* **Supplied material**
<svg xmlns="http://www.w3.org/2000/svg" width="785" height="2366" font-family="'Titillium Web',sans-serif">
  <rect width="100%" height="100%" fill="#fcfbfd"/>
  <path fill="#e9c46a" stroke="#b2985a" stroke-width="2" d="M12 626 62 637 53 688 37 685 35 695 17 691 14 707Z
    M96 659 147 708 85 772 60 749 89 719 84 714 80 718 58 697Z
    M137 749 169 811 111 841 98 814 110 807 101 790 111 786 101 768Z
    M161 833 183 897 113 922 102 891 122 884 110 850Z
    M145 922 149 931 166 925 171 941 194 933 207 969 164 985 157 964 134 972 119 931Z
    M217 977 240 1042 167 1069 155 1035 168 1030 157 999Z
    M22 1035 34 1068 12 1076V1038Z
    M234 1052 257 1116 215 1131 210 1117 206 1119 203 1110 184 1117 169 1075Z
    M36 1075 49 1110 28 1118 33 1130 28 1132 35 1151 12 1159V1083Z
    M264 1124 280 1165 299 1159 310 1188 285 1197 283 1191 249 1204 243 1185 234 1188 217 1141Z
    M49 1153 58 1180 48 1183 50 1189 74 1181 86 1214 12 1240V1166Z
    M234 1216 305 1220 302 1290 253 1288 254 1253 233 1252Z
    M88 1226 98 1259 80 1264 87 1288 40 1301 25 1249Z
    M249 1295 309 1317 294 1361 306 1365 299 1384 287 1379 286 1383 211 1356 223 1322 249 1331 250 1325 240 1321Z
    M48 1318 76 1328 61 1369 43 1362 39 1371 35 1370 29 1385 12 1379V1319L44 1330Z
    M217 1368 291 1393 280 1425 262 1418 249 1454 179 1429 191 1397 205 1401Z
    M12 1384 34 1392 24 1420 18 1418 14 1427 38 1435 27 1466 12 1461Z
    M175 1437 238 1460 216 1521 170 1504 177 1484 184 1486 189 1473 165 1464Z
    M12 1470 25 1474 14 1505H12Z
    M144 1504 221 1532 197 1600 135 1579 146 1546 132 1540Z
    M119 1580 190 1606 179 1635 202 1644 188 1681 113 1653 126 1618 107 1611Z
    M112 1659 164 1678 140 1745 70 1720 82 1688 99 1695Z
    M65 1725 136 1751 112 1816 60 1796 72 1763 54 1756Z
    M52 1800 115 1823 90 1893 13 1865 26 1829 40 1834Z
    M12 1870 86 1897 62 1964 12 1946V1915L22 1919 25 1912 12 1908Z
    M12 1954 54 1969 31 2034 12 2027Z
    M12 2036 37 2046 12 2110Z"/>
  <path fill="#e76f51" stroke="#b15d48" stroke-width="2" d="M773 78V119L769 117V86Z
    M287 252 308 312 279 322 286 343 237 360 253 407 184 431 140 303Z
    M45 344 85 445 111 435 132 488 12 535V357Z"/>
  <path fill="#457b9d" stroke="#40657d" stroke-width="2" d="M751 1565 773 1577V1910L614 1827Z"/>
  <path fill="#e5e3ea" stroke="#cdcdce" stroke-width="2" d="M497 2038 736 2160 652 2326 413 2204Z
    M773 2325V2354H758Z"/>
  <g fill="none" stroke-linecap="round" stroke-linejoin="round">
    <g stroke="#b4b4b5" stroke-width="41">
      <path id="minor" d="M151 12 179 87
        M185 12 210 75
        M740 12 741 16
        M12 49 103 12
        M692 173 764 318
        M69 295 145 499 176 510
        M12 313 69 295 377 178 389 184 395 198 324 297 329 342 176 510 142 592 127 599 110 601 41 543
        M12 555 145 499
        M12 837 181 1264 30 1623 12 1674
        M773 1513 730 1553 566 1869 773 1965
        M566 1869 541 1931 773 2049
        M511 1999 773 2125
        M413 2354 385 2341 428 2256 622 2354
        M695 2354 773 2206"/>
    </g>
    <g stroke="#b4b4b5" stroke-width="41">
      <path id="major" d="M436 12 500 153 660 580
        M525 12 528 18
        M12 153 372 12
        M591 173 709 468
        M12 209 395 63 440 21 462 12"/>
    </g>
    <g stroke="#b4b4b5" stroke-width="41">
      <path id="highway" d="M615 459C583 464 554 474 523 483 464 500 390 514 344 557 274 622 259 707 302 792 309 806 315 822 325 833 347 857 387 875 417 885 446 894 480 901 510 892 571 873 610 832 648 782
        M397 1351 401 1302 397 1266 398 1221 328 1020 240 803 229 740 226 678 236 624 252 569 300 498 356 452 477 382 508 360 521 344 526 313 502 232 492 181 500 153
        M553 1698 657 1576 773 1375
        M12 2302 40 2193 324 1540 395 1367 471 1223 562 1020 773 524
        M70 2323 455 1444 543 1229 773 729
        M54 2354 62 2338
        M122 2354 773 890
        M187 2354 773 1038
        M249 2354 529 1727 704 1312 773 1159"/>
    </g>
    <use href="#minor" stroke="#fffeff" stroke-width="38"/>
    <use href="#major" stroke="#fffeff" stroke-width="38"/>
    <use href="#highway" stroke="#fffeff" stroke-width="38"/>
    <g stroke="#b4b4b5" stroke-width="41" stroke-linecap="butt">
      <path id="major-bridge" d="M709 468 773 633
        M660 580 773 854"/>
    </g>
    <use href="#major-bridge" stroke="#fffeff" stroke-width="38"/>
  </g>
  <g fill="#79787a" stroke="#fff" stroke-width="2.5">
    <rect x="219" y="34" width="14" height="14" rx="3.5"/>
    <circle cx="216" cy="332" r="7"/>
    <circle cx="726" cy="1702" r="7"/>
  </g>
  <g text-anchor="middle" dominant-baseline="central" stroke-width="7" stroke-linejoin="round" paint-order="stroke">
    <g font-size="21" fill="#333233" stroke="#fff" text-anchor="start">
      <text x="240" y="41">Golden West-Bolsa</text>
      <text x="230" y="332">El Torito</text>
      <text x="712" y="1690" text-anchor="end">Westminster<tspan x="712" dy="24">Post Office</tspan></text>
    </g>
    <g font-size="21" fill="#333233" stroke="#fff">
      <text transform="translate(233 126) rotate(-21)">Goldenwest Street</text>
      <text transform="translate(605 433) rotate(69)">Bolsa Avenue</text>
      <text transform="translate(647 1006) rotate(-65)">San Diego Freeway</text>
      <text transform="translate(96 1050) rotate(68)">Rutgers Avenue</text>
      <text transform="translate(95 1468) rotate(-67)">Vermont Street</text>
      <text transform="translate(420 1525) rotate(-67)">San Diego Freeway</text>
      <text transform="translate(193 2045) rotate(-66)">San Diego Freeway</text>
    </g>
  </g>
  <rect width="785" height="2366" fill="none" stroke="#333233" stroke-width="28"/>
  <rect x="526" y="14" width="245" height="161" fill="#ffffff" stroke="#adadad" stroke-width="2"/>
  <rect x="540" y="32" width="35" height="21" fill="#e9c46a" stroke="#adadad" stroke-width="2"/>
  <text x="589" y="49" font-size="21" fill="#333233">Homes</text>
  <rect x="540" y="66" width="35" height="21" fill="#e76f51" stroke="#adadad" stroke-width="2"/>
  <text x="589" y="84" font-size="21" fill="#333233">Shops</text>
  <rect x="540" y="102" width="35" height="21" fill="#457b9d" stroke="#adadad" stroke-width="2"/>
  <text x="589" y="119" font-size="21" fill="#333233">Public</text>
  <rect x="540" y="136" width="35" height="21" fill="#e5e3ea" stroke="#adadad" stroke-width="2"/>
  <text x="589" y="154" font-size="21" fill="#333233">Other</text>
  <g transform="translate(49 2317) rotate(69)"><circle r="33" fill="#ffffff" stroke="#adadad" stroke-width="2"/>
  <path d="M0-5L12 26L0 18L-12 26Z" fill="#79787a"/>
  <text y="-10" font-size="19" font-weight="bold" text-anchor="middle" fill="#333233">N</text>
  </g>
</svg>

* **Work instruction**
For the data above, state how many lines contain "linejoin"; the number is the whole answer.

* **Output of the exercise**
2